WHAT YOU ARE ASKED TO DO: List every line in the records below that contains the string "tangentPropagation".

INPUT RECORDS:
--- Begin ---
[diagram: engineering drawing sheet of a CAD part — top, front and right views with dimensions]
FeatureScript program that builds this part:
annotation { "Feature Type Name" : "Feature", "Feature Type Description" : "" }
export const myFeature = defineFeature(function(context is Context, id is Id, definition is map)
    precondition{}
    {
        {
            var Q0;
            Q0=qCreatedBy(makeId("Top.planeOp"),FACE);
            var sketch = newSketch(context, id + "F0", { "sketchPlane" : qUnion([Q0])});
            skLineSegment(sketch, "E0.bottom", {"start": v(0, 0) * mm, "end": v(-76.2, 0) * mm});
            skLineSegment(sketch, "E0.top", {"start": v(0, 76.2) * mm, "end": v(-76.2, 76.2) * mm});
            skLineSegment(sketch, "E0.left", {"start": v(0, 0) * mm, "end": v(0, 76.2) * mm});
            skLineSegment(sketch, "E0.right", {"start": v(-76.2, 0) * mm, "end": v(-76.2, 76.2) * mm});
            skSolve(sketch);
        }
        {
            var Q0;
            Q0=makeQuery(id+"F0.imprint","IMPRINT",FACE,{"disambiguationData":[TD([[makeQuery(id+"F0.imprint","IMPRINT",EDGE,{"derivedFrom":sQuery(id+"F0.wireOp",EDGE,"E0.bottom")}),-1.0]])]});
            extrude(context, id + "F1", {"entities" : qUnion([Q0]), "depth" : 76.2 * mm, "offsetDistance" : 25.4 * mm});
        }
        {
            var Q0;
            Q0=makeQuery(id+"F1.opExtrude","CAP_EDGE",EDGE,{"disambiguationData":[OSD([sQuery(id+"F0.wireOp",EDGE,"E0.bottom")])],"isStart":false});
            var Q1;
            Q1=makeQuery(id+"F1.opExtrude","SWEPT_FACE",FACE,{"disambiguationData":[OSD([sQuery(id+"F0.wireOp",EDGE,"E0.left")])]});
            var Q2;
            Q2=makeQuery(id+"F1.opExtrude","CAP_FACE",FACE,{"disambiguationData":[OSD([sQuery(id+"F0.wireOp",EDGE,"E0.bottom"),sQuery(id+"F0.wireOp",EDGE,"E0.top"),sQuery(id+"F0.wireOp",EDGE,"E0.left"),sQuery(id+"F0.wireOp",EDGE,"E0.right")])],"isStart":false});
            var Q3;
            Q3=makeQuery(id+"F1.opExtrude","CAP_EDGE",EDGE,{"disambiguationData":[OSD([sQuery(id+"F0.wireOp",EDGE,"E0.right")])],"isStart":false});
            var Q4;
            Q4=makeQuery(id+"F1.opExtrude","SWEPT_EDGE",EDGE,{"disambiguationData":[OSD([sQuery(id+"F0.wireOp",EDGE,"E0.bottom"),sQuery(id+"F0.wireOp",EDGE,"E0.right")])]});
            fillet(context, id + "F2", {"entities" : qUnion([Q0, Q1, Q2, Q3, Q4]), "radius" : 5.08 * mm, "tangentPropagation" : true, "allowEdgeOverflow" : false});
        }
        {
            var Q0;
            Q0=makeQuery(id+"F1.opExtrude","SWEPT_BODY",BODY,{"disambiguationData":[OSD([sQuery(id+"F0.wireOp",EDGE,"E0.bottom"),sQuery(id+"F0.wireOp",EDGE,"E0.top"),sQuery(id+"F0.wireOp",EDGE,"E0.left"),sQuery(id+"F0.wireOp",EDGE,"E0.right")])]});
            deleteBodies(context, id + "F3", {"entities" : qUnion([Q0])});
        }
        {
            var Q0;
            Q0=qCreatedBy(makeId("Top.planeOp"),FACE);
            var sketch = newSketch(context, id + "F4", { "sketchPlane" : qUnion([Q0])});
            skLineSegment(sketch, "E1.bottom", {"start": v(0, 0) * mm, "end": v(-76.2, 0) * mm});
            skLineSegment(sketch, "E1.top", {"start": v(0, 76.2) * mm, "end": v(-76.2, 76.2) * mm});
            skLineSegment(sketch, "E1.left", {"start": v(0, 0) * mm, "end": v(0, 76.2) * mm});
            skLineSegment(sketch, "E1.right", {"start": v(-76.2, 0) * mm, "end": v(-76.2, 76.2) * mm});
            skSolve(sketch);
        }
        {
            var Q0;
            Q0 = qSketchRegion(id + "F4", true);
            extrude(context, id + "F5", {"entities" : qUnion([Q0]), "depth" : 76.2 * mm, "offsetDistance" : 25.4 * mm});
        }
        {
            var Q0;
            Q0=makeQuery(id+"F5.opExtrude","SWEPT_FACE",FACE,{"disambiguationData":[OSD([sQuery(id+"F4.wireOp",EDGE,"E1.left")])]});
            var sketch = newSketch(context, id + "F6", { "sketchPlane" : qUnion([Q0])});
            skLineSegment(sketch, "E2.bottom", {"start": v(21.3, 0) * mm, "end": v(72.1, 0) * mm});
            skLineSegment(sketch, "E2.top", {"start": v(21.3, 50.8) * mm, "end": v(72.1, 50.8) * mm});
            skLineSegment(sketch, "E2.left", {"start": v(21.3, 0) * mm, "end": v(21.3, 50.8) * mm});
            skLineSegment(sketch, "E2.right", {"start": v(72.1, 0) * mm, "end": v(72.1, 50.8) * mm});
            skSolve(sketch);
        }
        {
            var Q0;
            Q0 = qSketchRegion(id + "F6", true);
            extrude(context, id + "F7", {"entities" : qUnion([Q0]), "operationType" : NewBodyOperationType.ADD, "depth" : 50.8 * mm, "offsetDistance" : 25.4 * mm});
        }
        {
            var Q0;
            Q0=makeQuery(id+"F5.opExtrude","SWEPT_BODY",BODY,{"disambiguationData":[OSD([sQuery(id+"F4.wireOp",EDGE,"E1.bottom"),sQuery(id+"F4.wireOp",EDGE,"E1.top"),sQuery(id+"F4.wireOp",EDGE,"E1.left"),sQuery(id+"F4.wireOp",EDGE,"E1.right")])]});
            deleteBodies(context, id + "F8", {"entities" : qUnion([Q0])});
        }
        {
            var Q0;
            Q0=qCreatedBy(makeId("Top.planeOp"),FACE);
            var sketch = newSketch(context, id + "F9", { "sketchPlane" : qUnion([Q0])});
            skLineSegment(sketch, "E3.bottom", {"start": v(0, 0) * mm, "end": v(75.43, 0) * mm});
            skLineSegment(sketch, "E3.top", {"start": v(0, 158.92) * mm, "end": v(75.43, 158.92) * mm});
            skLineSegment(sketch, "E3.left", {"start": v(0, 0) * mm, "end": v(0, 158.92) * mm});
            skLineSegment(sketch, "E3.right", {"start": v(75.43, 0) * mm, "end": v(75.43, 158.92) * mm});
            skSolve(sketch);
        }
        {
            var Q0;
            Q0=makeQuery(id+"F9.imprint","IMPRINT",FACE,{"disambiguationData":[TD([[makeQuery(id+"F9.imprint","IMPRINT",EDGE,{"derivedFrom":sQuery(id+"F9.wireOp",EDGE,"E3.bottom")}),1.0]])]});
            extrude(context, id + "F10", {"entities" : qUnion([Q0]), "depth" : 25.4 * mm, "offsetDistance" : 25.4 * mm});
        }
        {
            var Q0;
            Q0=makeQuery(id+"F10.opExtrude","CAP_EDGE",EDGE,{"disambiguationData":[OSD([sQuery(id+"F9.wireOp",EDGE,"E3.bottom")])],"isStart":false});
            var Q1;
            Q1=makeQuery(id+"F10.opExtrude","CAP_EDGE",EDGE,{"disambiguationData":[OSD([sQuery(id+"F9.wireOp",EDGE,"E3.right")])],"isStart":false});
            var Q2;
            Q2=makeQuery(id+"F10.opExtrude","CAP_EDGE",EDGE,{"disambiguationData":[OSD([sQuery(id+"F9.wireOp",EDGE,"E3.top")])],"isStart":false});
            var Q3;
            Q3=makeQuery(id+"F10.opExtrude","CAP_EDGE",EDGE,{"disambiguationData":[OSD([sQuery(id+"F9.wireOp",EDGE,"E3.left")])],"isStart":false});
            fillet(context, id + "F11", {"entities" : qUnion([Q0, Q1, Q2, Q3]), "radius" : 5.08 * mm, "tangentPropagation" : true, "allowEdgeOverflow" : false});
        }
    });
--- End ---
--- Begin ---
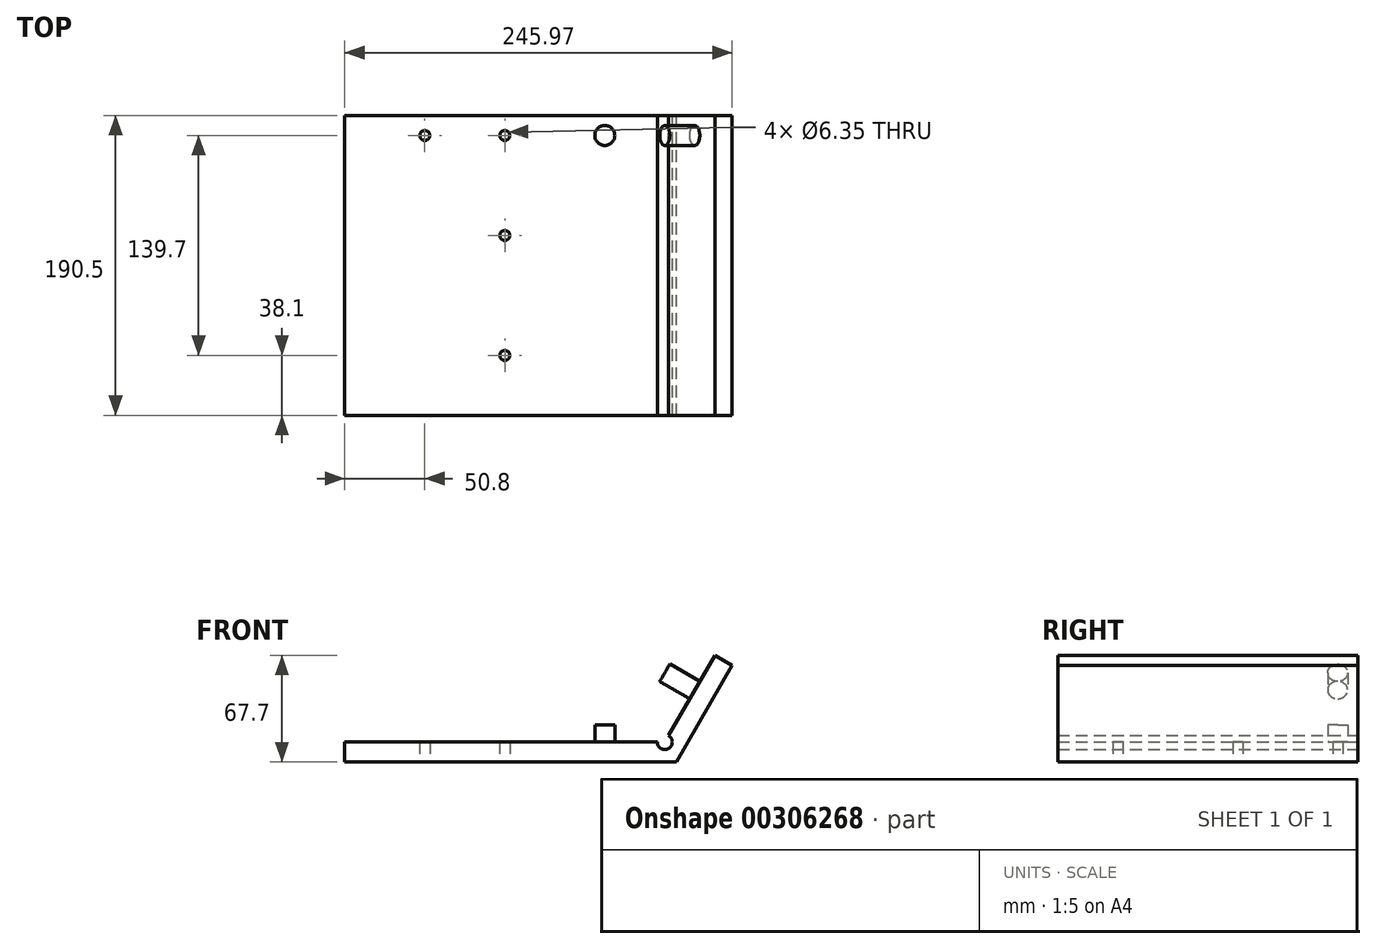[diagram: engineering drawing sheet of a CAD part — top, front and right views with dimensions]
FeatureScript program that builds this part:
--- End ---
IN RESPONSE:
            fillet(context, id + "F2", {"entities" : qUnion([Q0, Q1, Q2, Q3, Q4]), "radius" : 5.08 * mm, "tangentPropagation" : true, "allowEdgeOverflow" : false});
            fillet(context, id + "F11", {"entities" : qUnion([Q0, Q1, Q2, Q3]), "radius" : 5.08 * mm, "tangentPropagation" : true, "allowEdgeOverflow" : false});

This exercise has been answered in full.